When it comes to learning about exoplanets, or planets beyond our solar system, the James Webb Space Telescope is providing more information than ever before. Over the last decade or so, thousands of exoplanets have been discovered, with details available about these worlds, such as their orbits and their size or mass. But now we’re starting to learn about what these planets are actually like, including details of their atmospheres. Webb recently investigated the atmosphere around exoplanet 55 Cancri e, finding what could be the first atmosphere of a rocky planet discovered outside the solar system.

The planet in question, 55 Cancri e, isn’t a welcoming place. The star that hosts it is sun-like, but the planet orbit is so close to it, at just 1.4 million miles away, that its surface is likely to be a bubbling ocean of magma. It’s even known as the “hell planet.” But despite the extreme conditions there, astronomers have long wondered if the planet could host an atmosphere or if it is too hot and bombarded by too much radiation.

“I’ve worked on this planet for more than a decade,” said co-author of the new research, Diana Dragomir of the University of New Mexico, in a statement. “It’s been really frustrating that none of the observations we’ve been getting have robustly solved these mysteries. I am thrilled that we are finally getting some answers!”

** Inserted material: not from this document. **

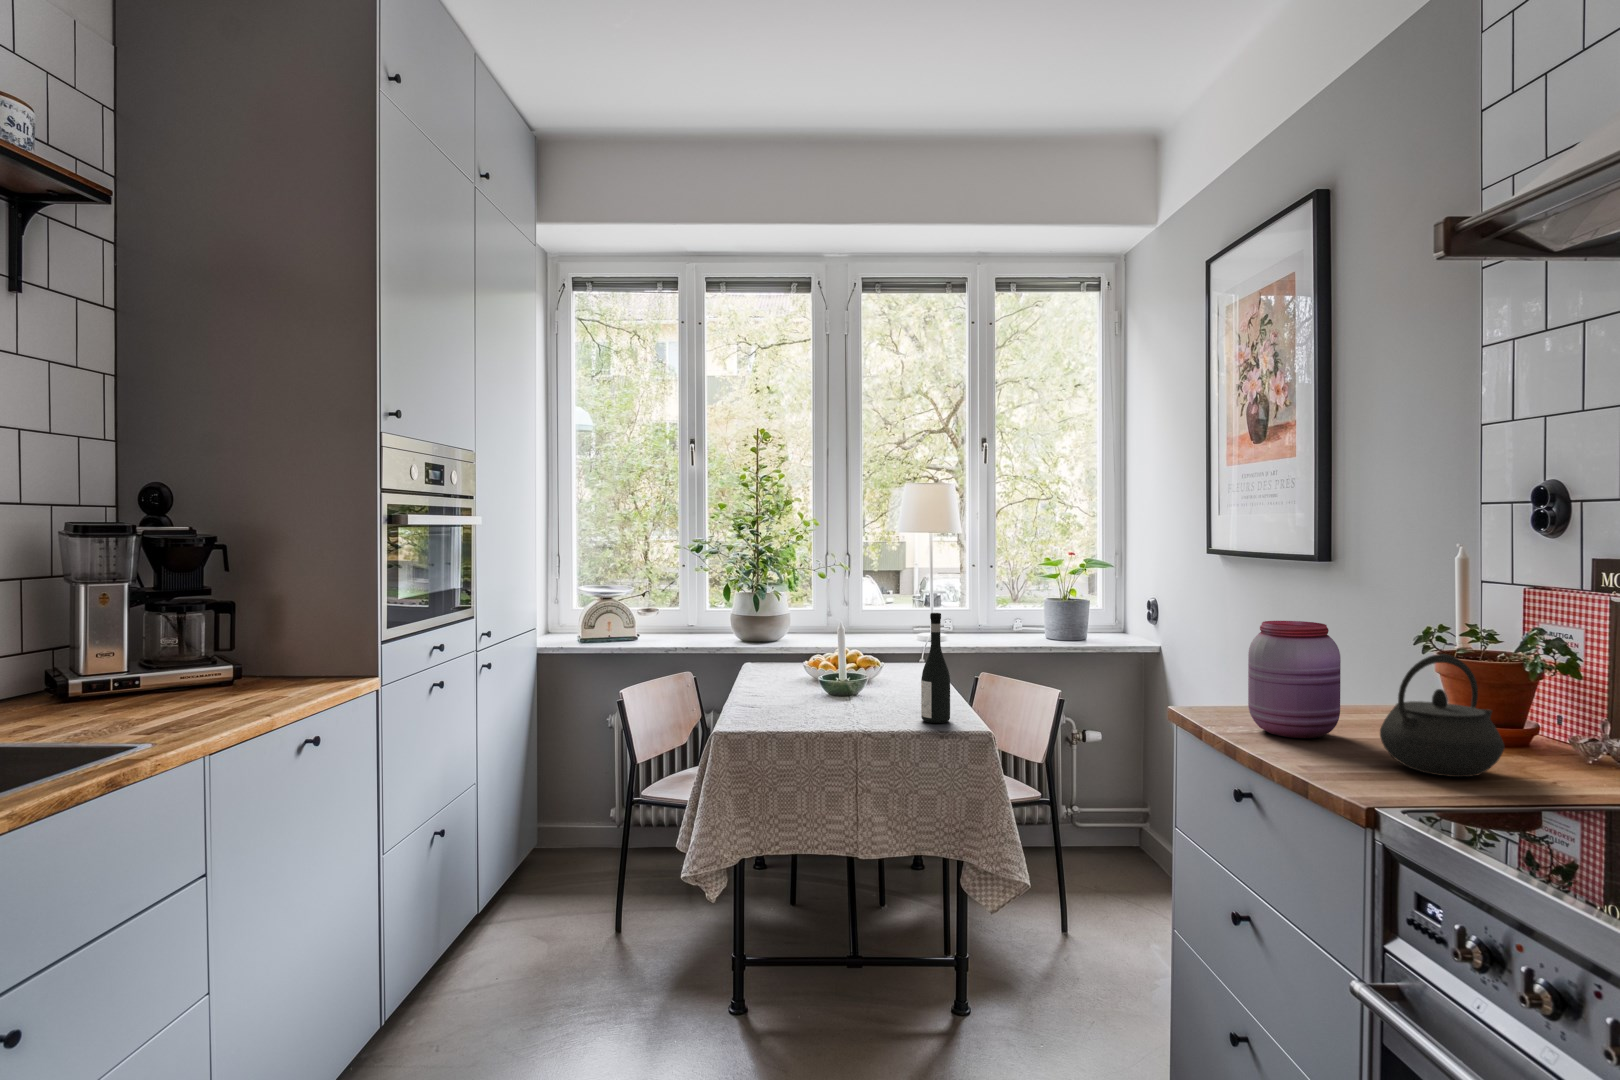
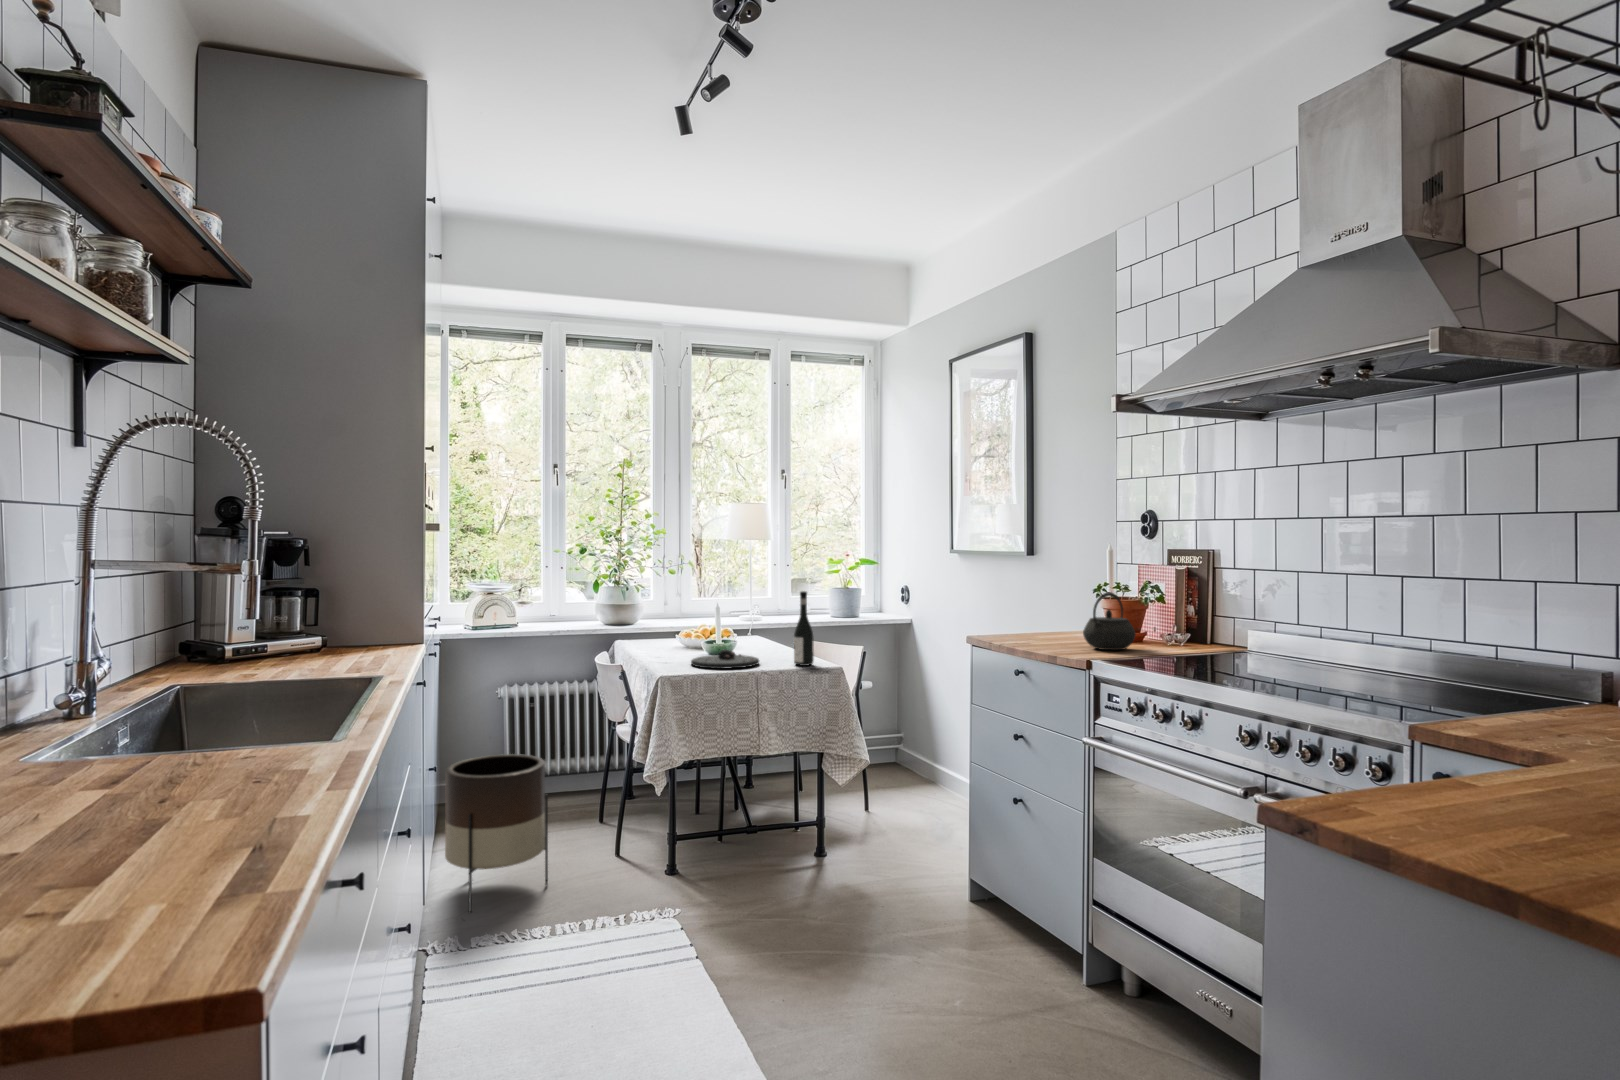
jar: present [1248,621,1341,738] -> none [1015,582,1060,643]
plate: none [779,689,875,721] -> present [691,649,759,669]
planter: none [447,811,578,1025] -> present [445,754,548,912]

It’s harder to spot atmospheres around rocky planets than around big, puffy gas giants because they are thinner, but researchers using Webb’s NIRCam (Near-Infrared Camera) and MIRI (Mid-Infrared Instrument) were able to see indications of a volatile-rich atmosphere, indicating there could be carbon monoxide or carbon dioxide.

The researchers also found that the side of the planet that faces its star, called the dayside, is cooler than expected. That suggests that heat is being transferred to the cooler nightside, possibly by an atmosphere. Now the question is how that atmosphere formed, as the extreme temperatures would likely have stripped away any gases present when the planet formed. The atmosphere could be forming from gases coming up from inside the planet, the researchers theorize.

“The primary atmosphere would be long gone because of the high temperature and intense radiation from the star,” said co-author Aaron Bello-Arufe of NASA’s Jet Propulsion Laboratory. “This would be a secondary atmosphere that is continuously replenished by the magma ocean. Magma is not only crystals and liquid rock, there’s a lot of dissolved gas in it, too.”

The research is published in the journal Nature.